Fin juin débuit juillet commence les fêtes d’Hâpy, c’est à dire la crue démarre. Gonflé par les pluies tombées sur le plateau de l’Ethiopie. Lorsque la crue arrive, les égyptiens le remarque par la couleur du fleuve. Alors le Nil verdit en raison des débris végétaux arrachés sur son passage. Les paysans remercient Hâpy en jetant dans les eaux des galettes et des gâteaux. Et les prêtres sacrifient une figurine en or.

 

  L’inondation

 

L’inondation correspond à la saison d’Akhet (mi-juillet à mi-novembre). Dans le milieu de juillet l’eau monte brutalement, la couleur de l’eau vire au jaune sale en raison du limon charrié. Ces débris de limon sont bénéfique pour les paysans car il se dépose sur les sols, il servira d’engrais. Pour pouvoir piéger l’eau, les égyptiens ont aménagés un réseau de petites digues.

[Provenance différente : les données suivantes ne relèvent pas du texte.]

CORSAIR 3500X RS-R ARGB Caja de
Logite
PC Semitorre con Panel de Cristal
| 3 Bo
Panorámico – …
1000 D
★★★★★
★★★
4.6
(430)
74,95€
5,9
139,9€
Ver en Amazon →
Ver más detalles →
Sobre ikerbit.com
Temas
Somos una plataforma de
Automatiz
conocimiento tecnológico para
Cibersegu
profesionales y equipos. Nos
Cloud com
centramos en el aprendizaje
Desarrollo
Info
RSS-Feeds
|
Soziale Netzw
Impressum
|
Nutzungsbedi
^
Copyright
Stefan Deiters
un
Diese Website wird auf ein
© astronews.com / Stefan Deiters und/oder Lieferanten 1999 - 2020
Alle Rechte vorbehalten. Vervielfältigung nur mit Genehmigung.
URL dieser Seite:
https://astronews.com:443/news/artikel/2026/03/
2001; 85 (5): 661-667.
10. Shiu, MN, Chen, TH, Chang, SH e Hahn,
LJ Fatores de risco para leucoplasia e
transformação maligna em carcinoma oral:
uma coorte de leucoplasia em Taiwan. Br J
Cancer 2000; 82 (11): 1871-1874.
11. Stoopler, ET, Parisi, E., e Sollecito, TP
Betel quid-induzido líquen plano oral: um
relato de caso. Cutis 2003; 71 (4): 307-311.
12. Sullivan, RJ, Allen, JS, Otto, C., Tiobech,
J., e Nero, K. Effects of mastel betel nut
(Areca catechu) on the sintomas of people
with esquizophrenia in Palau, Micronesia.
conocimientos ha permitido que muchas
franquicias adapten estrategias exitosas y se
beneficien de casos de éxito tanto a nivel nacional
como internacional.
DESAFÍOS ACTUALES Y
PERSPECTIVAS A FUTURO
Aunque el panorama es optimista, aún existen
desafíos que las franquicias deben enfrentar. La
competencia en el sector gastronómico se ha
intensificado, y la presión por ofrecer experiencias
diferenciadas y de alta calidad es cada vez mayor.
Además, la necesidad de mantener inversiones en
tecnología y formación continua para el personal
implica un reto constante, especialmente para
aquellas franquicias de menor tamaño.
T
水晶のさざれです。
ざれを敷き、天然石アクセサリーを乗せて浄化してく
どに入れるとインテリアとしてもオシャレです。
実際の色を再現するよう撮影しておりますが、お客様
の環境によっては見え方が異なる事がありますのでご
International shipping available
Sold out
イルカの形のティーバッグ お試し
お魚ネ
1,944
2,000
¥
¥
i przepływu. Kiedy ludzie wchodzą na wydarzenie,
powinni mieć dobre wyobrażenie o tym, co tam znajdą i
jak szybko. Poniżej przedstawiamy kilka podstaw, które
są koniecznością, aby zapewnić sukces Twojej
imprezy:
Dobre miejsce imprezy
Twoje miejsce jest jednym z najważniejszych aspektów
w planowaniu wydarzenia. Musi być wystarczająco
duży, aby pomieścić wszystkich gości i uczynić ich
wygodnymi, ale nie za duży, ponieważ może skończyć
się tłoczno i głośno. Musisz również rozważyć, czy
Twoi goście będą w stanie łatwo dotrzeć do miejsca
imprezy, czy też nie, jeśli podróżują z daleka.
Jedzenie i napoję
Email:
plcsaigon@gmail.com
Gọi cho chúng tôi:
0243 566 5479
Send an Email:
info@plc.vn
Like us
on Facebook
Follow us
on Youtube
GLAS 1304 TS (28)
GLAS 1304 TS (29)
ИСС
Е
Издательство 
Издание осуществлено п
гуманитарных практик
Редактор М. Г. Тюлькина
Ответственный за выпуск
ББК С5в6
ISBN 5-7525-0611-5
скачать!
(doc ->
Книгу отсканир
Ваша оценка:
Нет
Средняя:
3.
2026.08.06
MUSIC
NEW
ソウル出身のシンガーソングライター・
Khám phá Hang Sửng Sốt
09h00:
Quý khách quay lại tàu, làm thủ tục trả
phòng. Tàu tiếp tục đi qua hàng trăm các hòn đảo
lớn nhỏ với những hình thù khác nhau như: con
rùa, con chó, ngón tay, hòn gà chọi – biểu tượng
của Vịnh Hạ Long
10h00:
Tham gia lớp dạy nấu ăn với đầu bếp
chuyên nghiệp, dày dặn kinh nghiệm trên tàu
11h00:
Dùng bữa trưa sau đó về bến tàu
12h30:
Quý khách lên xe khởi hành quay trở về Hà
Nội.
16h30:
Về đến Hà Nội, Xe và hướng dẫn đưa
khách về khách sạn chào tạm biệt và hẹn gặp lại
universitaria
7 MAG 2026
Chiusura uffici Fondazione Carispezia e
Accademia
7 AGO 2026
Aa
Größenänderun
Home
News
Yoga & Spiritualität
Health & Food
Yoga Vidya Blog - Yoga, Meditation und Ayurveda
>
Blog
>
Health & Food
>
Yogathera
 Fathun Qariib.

Pendant cette période, on ne se déplace qu’en bateau. D’après Romain Pline, une bonne crue doit atteindre 16 coudées de hauteur (de 7m). Au dessus de ces 16 coudées, le fleuve inonde les habitations et en dessous il ne fertilise qu’une petite partie des terres et la famine assurée.

 

  Labourage et semaille

 

De mi-novembre à mi-mars, commence la saison de Peret, c’est lorsque les eaux se retirent. Les champs sont à peine secs qu’ils labourent les champs avec l’araire. Les égyptiens y cultivent différentes choses comme l’orge, du blé, des pois chiches, des lentilles, des fèves, des laitues romaines, des oignons, des courgettes, des poireaux ... ainsi que le lin. C’est aussi la saison des arpenteurs, à cause de l’inondation, le paysage est bouleversé, donc les fonctionnaires du roi munis de cordes à noeud, qui vont restituer les limites exactes des champs sur lesquelles figurent le nom du propriétaire ainsi que la surface de l’exploitation.

 

  La récolte

 

De mi-mars à mi-juillet, commence la saison de Chemou, appellée la "séche". Fin avril, les moissons battent leur plein. Ils moissonnent les épis hauts et les tiges qui restent seront mangées par le bétail. Dans les paniers sont conduits aux bovins qui les écraseront de leur sabot pour détacher les grains. Le vannage au vent permet de séparer le grain de son enveloppe. Alors revoici les arpenteurs, accompagnés de nombreux scribes. Ils mesurent la surface cultivée ce qui permet d’anticiper le montant des impôts, qui sera payé sous forme d’une part de la récolte. Ce grain collecté sera stocké dans les silos royaux. Seules les terres non fertilisées échappent à l’impôt.